Altered expression of MiR-186-5p and its target genes after spinal cord ischemia-reperfusion injury in rats.

Spinal cord ischemia-reperfusion (I/R) injury remains an unresolved problem, and the mechanism is not fully elaborated. In a rat model of spinal cord I/R injury, we performed microarray analysis to examine the altered expression of microRNAs (miRs) at 24 h after the modelling. miR-186-5p was chosen for further study. An miR mimic or anti-miR oligonucleotide was intrathecally infused before the surgical procedure. The participation of miR-186-5p and its potential target genes based on bioinformatics analysis were analysed next. Pre-treatment with the miR-186-5p mimic improved neurological function and histological assessment scores; reduced Evans Blue extravasation; attenuated spinal cord oedema; and decreased interleukin 15 (IL-15), IL-6, IL-1β, and tumour necrosis factor-α (TNF-α) expression at 24 h after the modelling. KEGG analysis showed that the group of potential target genes of miR-186-5p was notably enriched in several signalling cascades, such as the Wnt, Hippo, and PI3K-AKT pathways.
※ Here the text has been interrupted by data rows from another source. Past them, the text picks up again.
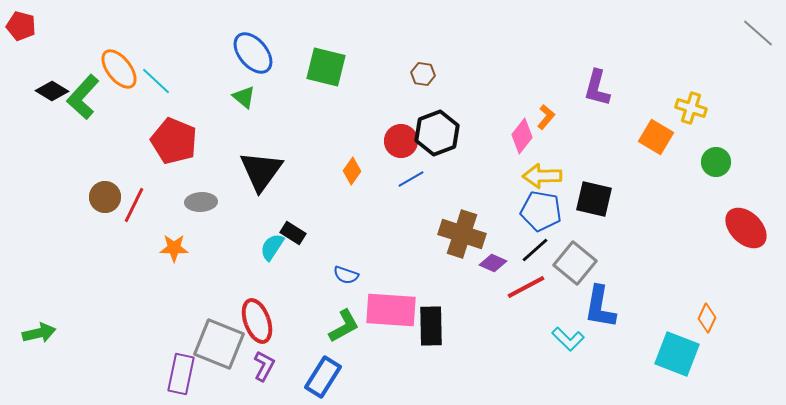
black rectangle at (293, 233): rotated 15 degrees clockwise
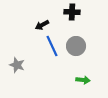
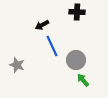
black cross: moved 5 px right
gray circle: moved 14 px down
green arrow: rotated 136 degrees counterclockwise
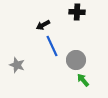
black arrow: moved 1 px right
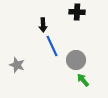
black arrow: rotated 64 degrees counterclockwise
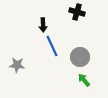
black cross: rotated 14 degrees clockwise
gray circle: moved 4 px right, 3 px up
gray star: rotated 14 degrees counterclockwise
green arrow: moved 1 px right
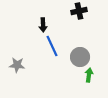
black cross: moved 2 px right, 1 px up; rotated 28 degrees counterclockwise
green arrow: moved 5 px right, 5 px up; rotated 48 degrees clockwise
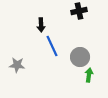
black arrow: moved 2 px left
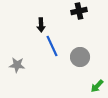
green arrow: moved 8 px right, 11 px down; rotated 144 degrees counterclockwise
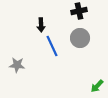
gray circle: moved 19 px up
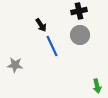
black arrow: rotated 32 degrees counterclockwise
gray circle: moved 3 px up
gray star: moved 2 px left
green arrow: rotated 56 degrees counterclockwise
Gene Ontology (GO) analysis revealed that the group of potential target genes of miR-186-5p was significantly enriched in several biological processes, such as 'Wnt signalling pathway', 'regulation of inflammatory response', and 'Toll-like receptor signalling pathway'. We further found that Wnt5a, TLR3, and chemokine (C-X-C motif) ligand 13 (CXCL13) were upregulated after the modelling and the miR-186-5p mimic reduced the induction of the aforementioned target genes. These data provide evidence that upregulation of miR-186-5p improves neurological outcomes induced by spinal cord I/R injury and may inhibit neuroinflammation through Wnt5a-, TLR3-, or CXCL13-mediated signal pathway in spinal cord I/R injury.